THREAT INTELLIGENCE REPORTS

• Check Point Research identified a large-scale phishing campaign using fake email quarantine alerts to steal credentials. The attackers, who managed to send out 32,000 malicious emails to 6,358 customers from compromised accounts of three different domains, employed manipulative subject lines to create an illusion of urgency and legitimacy, compelling the recipients to act. Most targets were in North America (90%), with others in Europe and Australia.
• Check Point Research found a sophisticated phishing campaign targeting healthcare organizations, impersonating medical service providers like Zocdoc. The campaign, which started on March 20, launched cyber attacks on healthcare organizations resulting in over 276 million patient records being compromised. The threat actors’ goal is to steal patient data, build identity kits, and use them for psychological warfare or fraud, including medical services.
• Check Point Research uncovered a 94% surge in weekly cyberattacks towards telecommunications infrastructure in Q1 2025, driven by growing reliance on 5G, AI, and automation.
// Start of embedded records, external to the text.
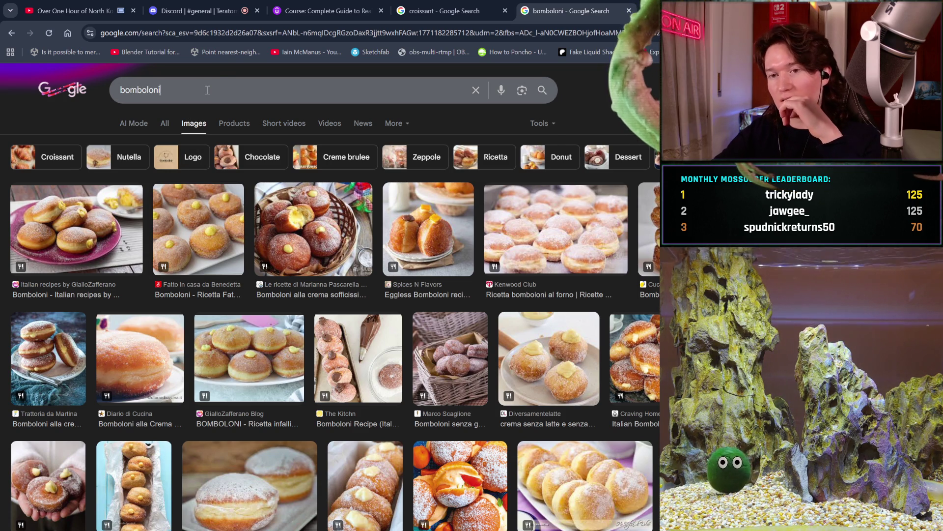
key("BackSpace")
key("BackSpace")
key("BackSpace")
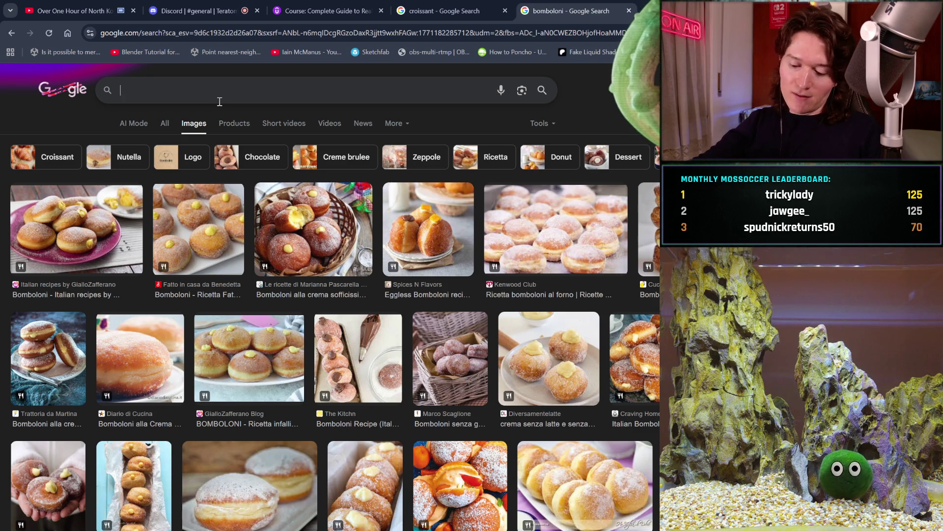
- Search images for 'donuts', then 'ciambella', accepting the corrected spelling
type("donuts")
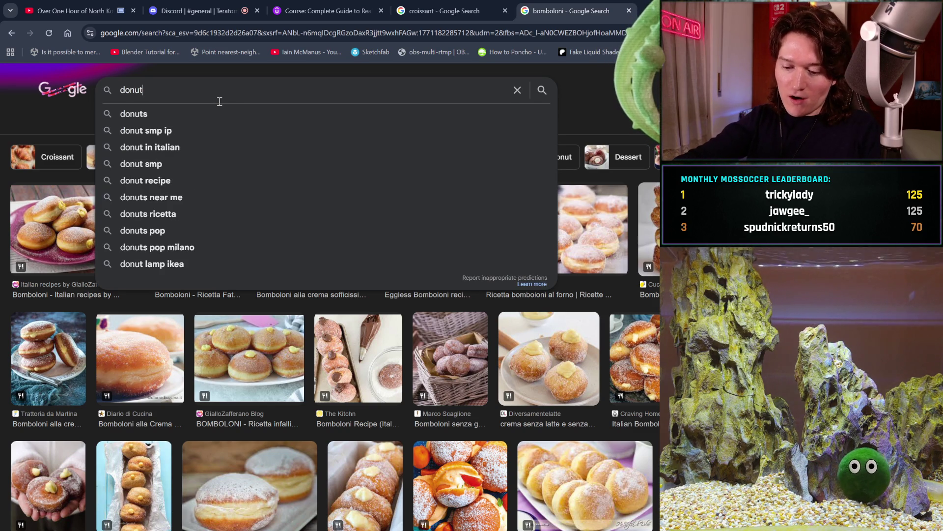
key("Return")
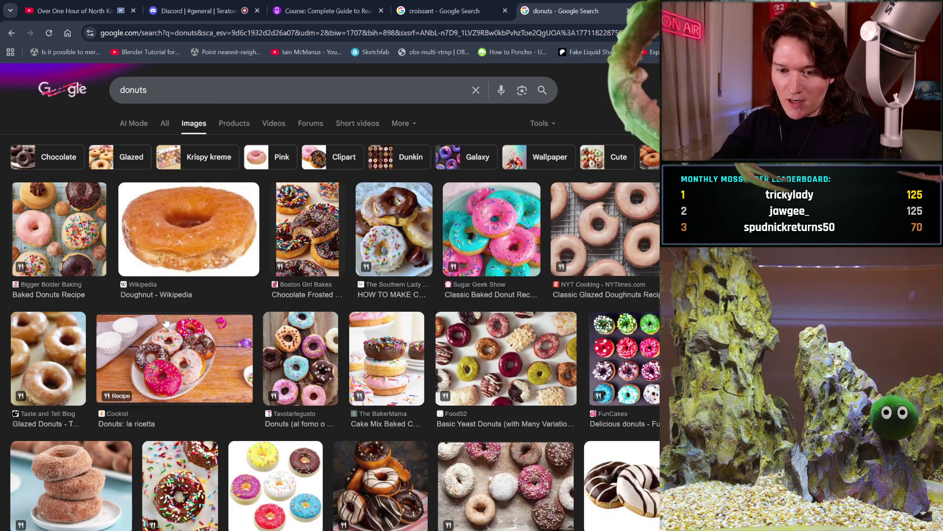
key("BackSpace")
key("BackSpace")
key("BackSpace")
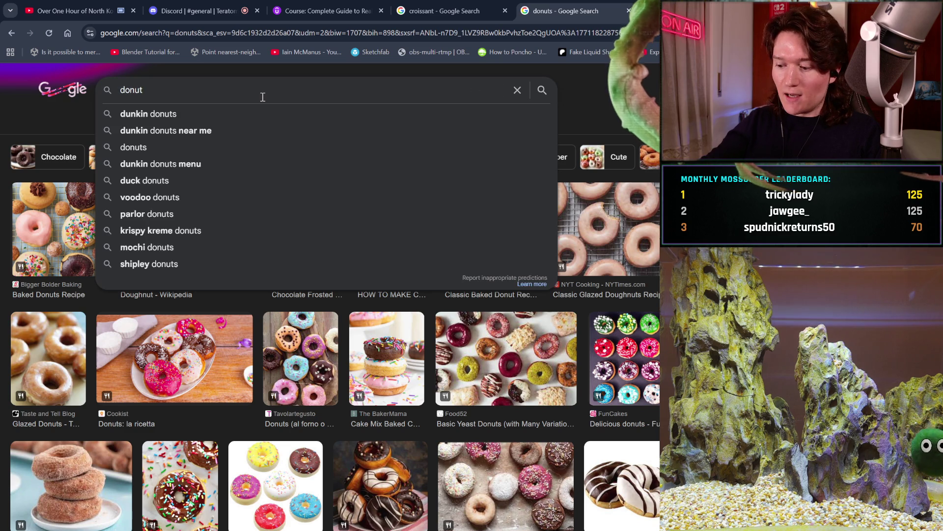
type("ciambella")
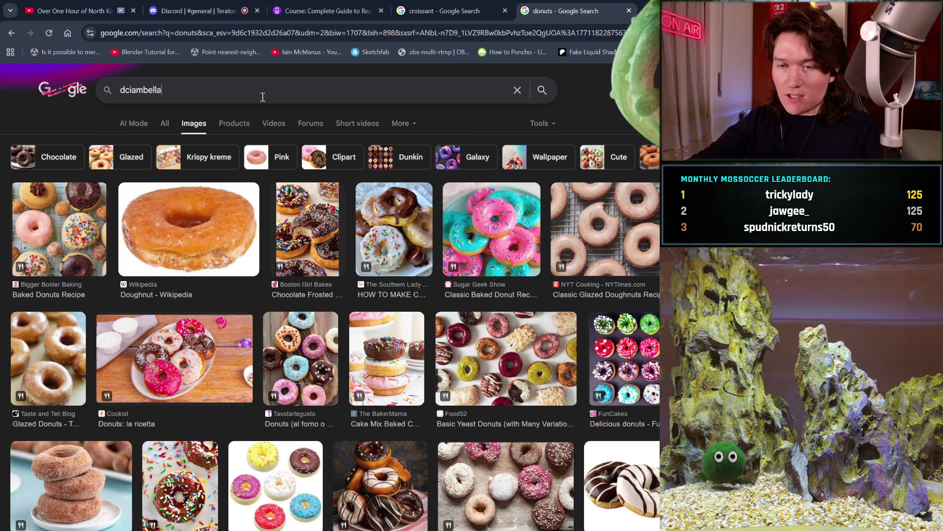
key("Return")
These threats risk disrupting national services, emergency response, and financial systems.
• Check Point Research reports a sharp rise in ransomware attacks in 2025, driven by RaaS and AI-generated malware. Ransomware has evolved into multi-stage extortion targeting data, uptime, and public trust – especially in US business, manufacturing, and retail sectors. Tactics now include data extortion, disinformation, and AI-assisted targeting.